The entries below are to be written out exactly, with no images included.

# Provided records:
##############################
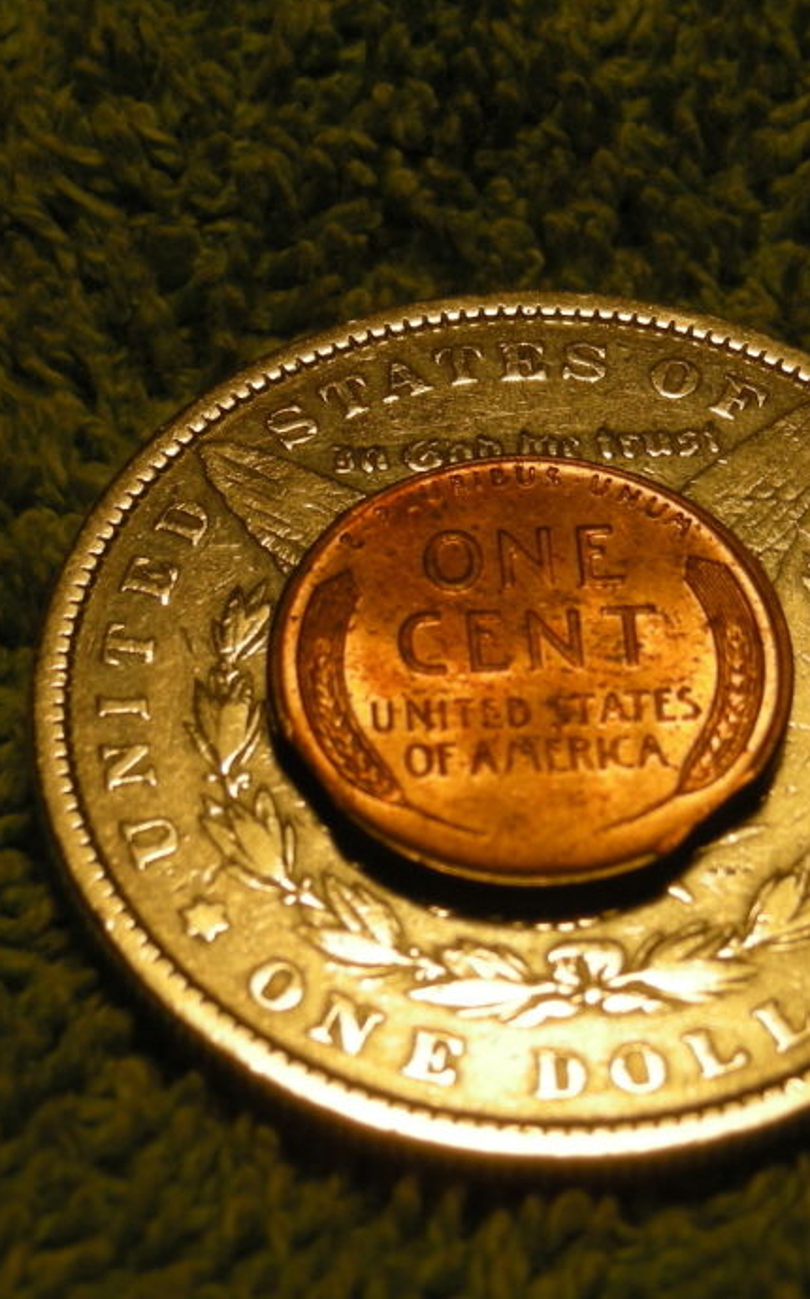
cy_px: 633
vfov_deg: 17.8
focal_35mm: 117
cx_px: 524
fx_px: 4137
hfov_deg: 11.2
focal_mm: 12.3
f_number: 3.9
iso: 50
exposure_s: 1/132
##############################
# Finished task:
cy_px: 633
vfov_deg: 17.8
focal_35mm: 117
cx_px: 524
fx_px: 4137
hfov_deg: 11.2
focal_mm: 12.3
f_number: 3.9
iso: 50
exposure_s: 1/132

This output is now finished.